Ludovic : Nous allons régulièrement dans notre famille, nous avons encore pleinement un pied dans ce milieu-là et nous n’avons pas envie de nous dire que ces vies-là sont tragiques. Au contraire, il y a plein de belles choses à vivre.

Des choses qui font que tout le monde est rassemblé, c’est notamment un feu d’artifice, le 14 juillet. Vous filmez ça pour nous mettre aux premières loges.
Zoran : Il y a des moments comme ça, des grandes choses qui d’un coup réunissent. Les films parle quand même de l’écart social qu’il peut y avoir, entre Stéphanie et Anthony ici, des différences de réalité et d’avenir. Mais il y a ces petits moments, comme aussi la coupe du monde – même si c’est illusoire et fugace -, où tout le monde regarde la même chose, où on a l’impression que tout le monde se rassemble.
La Coupe du monde, c’est pareil. Il y a une illusion. C’était en 1998, il y avait l’idée Black Blanc Beur, la fin du racisme. Puis, quatre ans plus tard, Jean-Marie Le Pen arrive au second tour.
La suite pour vous, c’est quoi ?
Ludovic : Nous écrivons deux films originaux. Nous avons grandi avec le cinéma américain et, pour les prochains films, nous avons envie de langue anglaise pour changer. Nous n’avons filmé que la France, jusqu’à présent, la ruralité, ce que nous avons connu nous comme milieu social.
Avec des idées de casting ?
Zoran : Non, nous pensons aux personnages et à l’histoire, pour l’instant. C’est marrant. Quand nous avons commencé à écrire depuis le Lot-et-Garonne dans le sud-ouest de la France, nous écrivions déjà en anglais, avec l’envie de faire des films aux États-Unis. Nous allons essayer une fois en tout cas.
Chaque film est une étape, permet de faire le suivant, ouvre des portes. Ils aident à gagner la confiance des producteurs et à ce qu’ils nous suivent sur la suite. Là, c’était la première fois que nous bossions avec Alain Attal et Hugo Sélignac. Ce sont des super producteurs qui nous ont vraiment donné les moyens de faire le film que nous voulions. Nous nous sommes rejoints. L’intuition d’Hugo Sélignac quand il a lu le livre était d’en faire une grande fresque assez généreuse. Ils nous ont donné les moyens de pouvoir faire ça, notamment avec la musique, sans pour autant nous contraindre. Nous avons été libres dans notre façon de réaliser et même d’écrire. Ils sont de très bons conseils.

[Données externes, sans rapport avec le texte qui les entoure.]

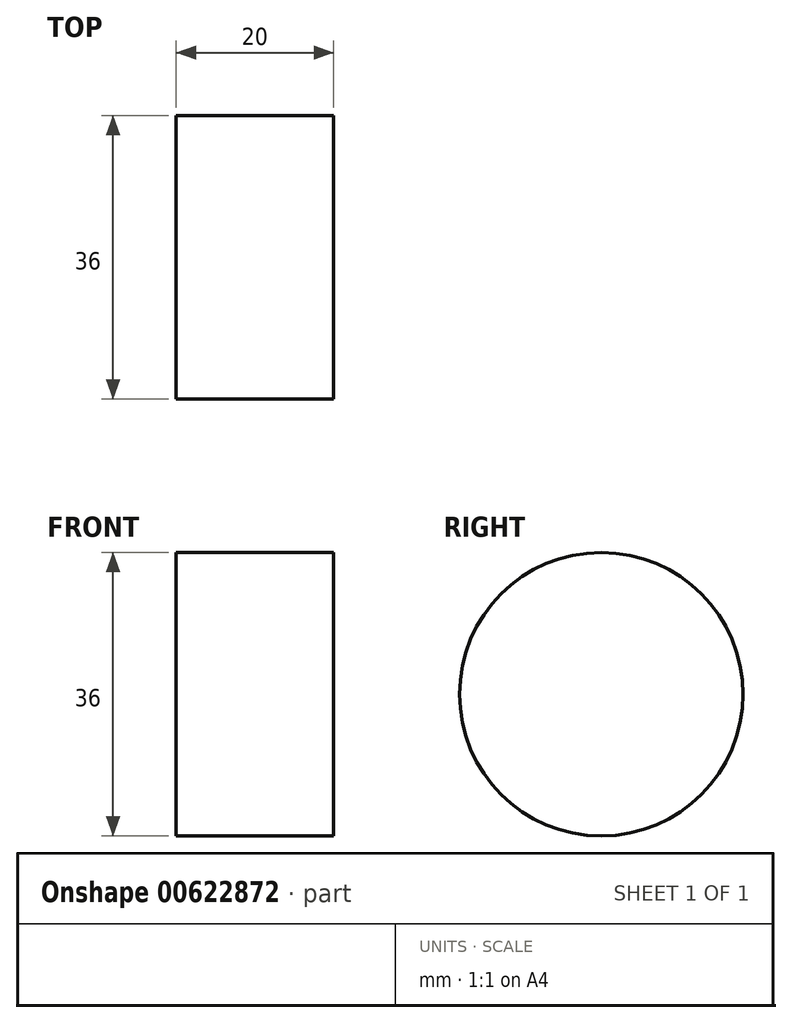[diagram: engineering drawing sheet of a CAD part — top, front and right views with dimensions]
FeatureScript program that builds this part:
annotation { "Feature Type Name" : "Feature", "Feature Type Description" : "" }
export const myFeature = defineFeature(function(context is Context, id is Id, definition is map)
    precondition{}
    {
        {
            var Q0;
            Q0=qCreatedBy(makeId("Right.planeOp"),FACE);
            var sketch = newSketch(context, id + "F0", { "sketchPlane" : qUnion([Q0])});
            skCircle(sketch, "E0", {"center": v(-24.8, 29.73) * mm, "radius": 18 * mm});
            skLineSegment(sketch, "E1", {"start": v(-42.8, 29.73) * mm, "end": v(-49.8, 29.73) * mm});
            skLineSegment(sketch, "E2", {"start": v(-51.8, 27.73) * mm, "end": v(-51.8, 19.73) * mm});
            skLineSegment(sketch, "E3", {"start": v(-51.8, 19.73) * mm, "end": v(-41.8, 19.73) * mm});
            skLineSegment(sketch, "E4", {"start": v(-41.8, 19.73) * mm, "end": v(-41.8, 15.73) * mm});
            skLineSegment(sketch, "E5", {"start": v(-24.84, 6.25) * mm, "end": v(-13.84, 6.25) * mm});
            skLineSegment(sketch, "E6", {"start": v(-13.84, 6.25) * mm, "end": v(-32.84, 6.25) * mm});
            skLineSegment(sketch, "E7", {"start": v(-32.84, 6.25) * mm, "end": v(-41.8, 15.73) * mm});
            skLineSegment(sketch, "E8", {"start": v(-13.84, 6.25) * mm, "end": v(-13.84, 12.25) * mm});
            skLineSegment(sketch, "E9", {"start": v(-13.84, 12.25) * mm, "end": v(-3.84, 12.25) * mm});
            skLineSegment(sketch, "E10", {"start": v(-9.87, 39.77) * mm, "end": v(1.9, 22.28) * mm});
            skArc(sketch, "E11", {"start": v(-3.84, 12.25) * mm, "mid": v(1.94, 15.6) * mm, "end": v(1.9, 22.28) * mm});
            skLineSegment(sketch, "E12", {"start": v(-13.84, 12.25) * mm, "end": v(-5.95, 3.25) * mm});
            skPoint(sketch, "E13.endSnap0", {"position": v(-3.99, 31.03) * mm});
            skCircle(sketch, "E14", {"center": v(39.16, 14.73) * mm, "radius": 11 * mm});
            skLineSegment(sketch, "E15", {"start": v(-5.95, 3.25) * mm, "end": v(39.16, 3.73) * mm});
            skLineSegment(sketch, "E16", {"start": v(39.16, 25.73) * mm, "end": v(-0.42, 25.73) * mm});
            skLineSegment(sketch, "E17", {"start": v(39.16, 25.73) * mm, "end": v(10.46, 25.73) * mm});
            skLineSegment(sketch, "E18", {"start": v(10.46, 25.73) * mm, "end": v(10.46, 32.02) * mm});
            skLineSegment(sketch, "E19", {"start": v(12.46, 34.02) * mm, "end": v(29.63, 34.02) * mm});
            skLineSegment(sketch, "E20", {"start": v(31.75, 33.14) * mm, "end": v(39.16, 25.73) * mm});
            skPoint(sketch, "E21.visualSharp", {"position": v(-51.8, 29.73) * mm});
            skArc(sketch, "E21.filletArc", {"start": v(-49.8, 29.73) * mm, "mid": v(-51.22, 29.14) * mm, "end": v(-51.8, 27.73) * mm});
            skPoint(sketch, "E22.visualSharp", {"position": v(10.46, 34.02) * mm});
            skArc(sketch, "E22.filletArc", {"start": v(12.46, 34.02) * mm, "mid": v(11.04, 33.43) * mm, "end": v(10.46, 32.02) * mm});
            skPoint(sketch, "E23.visualSharp", {"position": v(30.87, 34.02) * mm});
            skArc(sketch, "E23.filletArc", {"start": v(31.75, 33.14) * mm, "mid": v(30.78, 33.8) * mm, "end": v(29.63, 34.02) * mm});
            skFitSpline(sketch, "E24", {"points": [v(-15.22, 6.25) * mm, v(-13.84, 7.76) * mm], "startDerivative": vector(2.92, 0) * mm, "endDerivative": vector(0, 2.49) * mm});
            skSolve(sketch);
        }
        {
            var Q0;
            {var subQ0=sQuery(id+"F0.wireOp",EDGE,"E0");var subQ1=makeQuery(id+"F0.imprint","INTERSECT",VERTEX,{"derivedFrom":[subQ0,sQuery(id+"F0.wireOp",EDGE,"E1")]});Q0=makeQuery(id+"F0.imprint","IMPRINT",FACE,{"disambiguationData":[TD([[makeQuery(id+"F0.imprint","IMPRINT",EDGE,{"disambiguationData":[TD([[subQ1,1.0]])],"derivedFrom":subQ0}),1.0]])]});}
            extrude(context, id + "F1", {"entities" : qUnion([Q0]), "depth" : 20 * mm, "offsetDistance" : 25 * mm});
        }
    });
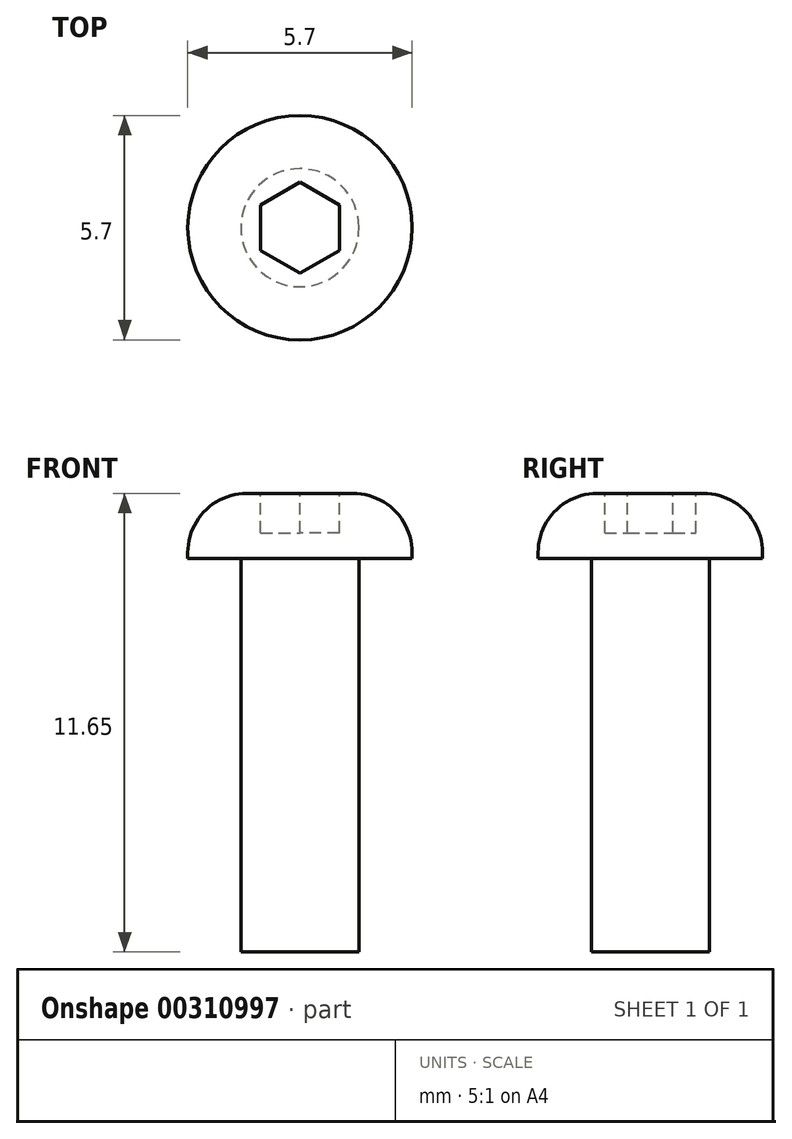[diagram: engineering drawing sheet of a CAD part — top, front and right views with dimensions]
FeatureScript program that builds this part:
annotation { "Feature Type Name" : "Feature", "Feature Type Description" : "" }
export const myFeature = defineFeature(function(context is Context, id is Id, definition is map)
    precondition{}
    {
        {
            var Q0;
            Q0=qCreatedBy(makeId("Top.planeOp"),FACE);
            var sketch = newSketch(context, id + "F0", { "sketchPlane" : qUnion([Q0])});
            skCircle(sketch, "E0", {"center": v(0, 0) * mm, "radius": 2.85 * mm});
            skCircle(sketch, "E1", {"center": v(0, 0) * mm, "radius": 1.5 * mm});
            skSolve(sketch);
        }
        {
            var Q0;
            Q0=makeQuery(id+"F0.imprint","IMPRINT",FACE,{"disambiguationData":[TD([[makeQuery(id+"F0.imprint","IMPRINT",EDGE,{"derivedFrom":sQuery(id+"F0.wireOp",EDGE,"E1")}),1.0]])]});
            extrude(context, id + "F1", {"entities" : qUnion([Q0]), "oppositeDirection" : true, "depth" : 10 * mm});
        }
        {
            var Q0;
            Q0=qSketchRegion(id+"F0",true);
            var Q1;
            Q1=makeQuery(id+"F1.opExtrude","CAP_FACE",FACE,{"disambiguationData":[OSD([sQuery(id+"F0.wireOp",EDGE,"E1")])],"isStart":true});
            extrude(context, id + "F2", {"entities" : qUnion([Q0, Q1]), "operationType" : NewBodyOperationType.ADD, "depth" : 1.65 * mm});
        }
        {
            var Q0;
            {var subQ0=sQuery(id+"F0.wireOp",EDGE,"E1");Q0=makeQuery(id+"F2.boolean.opBoolean","MERGE",FACE,{"derivedFrom":[makeQuery(id+"F2.opExtrude","CAP_FACE",FACE,{"disambiguationData":[OSD([sQuery(id+"F0.wireOp",EDGE,"E0"),subQ0])],"isStart":false}),makeQuery(id+"F2.opExtrude","CAP_FACE",FACE,{"disambiguationData":[OSD([subQ0])],"isStart":false})]});}
            var sketch = newSketch(context, id + "F3", { "sketchPlane" : qUnion([Q0])});
            skCircle(sketch, "E2.cCircle", {"center": v(0, 0) * mm, "radius": 1 * mm, "construction": true});
            skLineSegment(sketch, "E2.0", {"start": v(-1, 0.58) * mm, "end": v(0, 1.15) * mm});
            skLineSegment(sketch, "E2.1", {"start": v(0, 1.15) * mm, "end": v(1, 0.58) * mm});
            skLineSegment(sketch, "E2.2", {"start": v(1, 0.58) * mm, "end": v(1, -0.58) * mm});
            skLineSegment(sketch, "E2.3", {"start": v(1, -0.58) * mm, "end": v(0, -1.15) * mm});
            skLineSegment(sketch, "E2.4", {"start": v(0, -1.15) * mm, "end": v(-1, -0.58) * mm});
            skLineSegment(sketch, "E2.5", {"start": v(-1, -0.58) * mm, "end": v(-1, 0.58) * mm});
            skPoint(sketch, "E2.0.midPoint", {"position": v(-0.5, 0.87) * mm});
            skSolve(sketch);
        }
        {
            var Q0;
            Q0=qSketchRegion(id+"F3",true);
            extrude(context, id + "F4", {"entities" : qUnion([Q0]), "operationType" : NewBodyOperationType.REMOVE, "oppositeDirection" : true, "depth" : 1 * mm});
        }
        {
            var Q0;
            Q0=makeQuery(id+"F2.opExtrude","CAP_EDGE",EDGE,{"disambiguationData":[OSD([sQuery(id+"F0.wireOp",EDGE,"E0")])],"isStart":false});
            fillet(context, id + "F5", {"entities" : qUnion([Q0]), "radius" : 1.5 * mm, "tangentPropagation" : true, "allowEdgeOverflow" : false});
        }
    });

Avec ces deux projets de films, vous allez retourner dans le genre, ou pas ?
Ludovic : L’un est plus naturaliste et l’autre, c’est du genre complètement. Tout et son contraire.
Zoran : Nous avions commencé à écrire un film de genre, un énorme truc. Mais, en écrivant, nous nous sommes dit que ça allait coûter très cher et être sûrement très long à financer et à fabriquer. Ce pourquoi nous écrivons un autre film, beaucoup plus simple à mettre en route, pour le tourner l’année prochaine, idéalement. En attendant de faire le gros film de genre.
Ça donne envie, en tout cas, merci à tous les deux.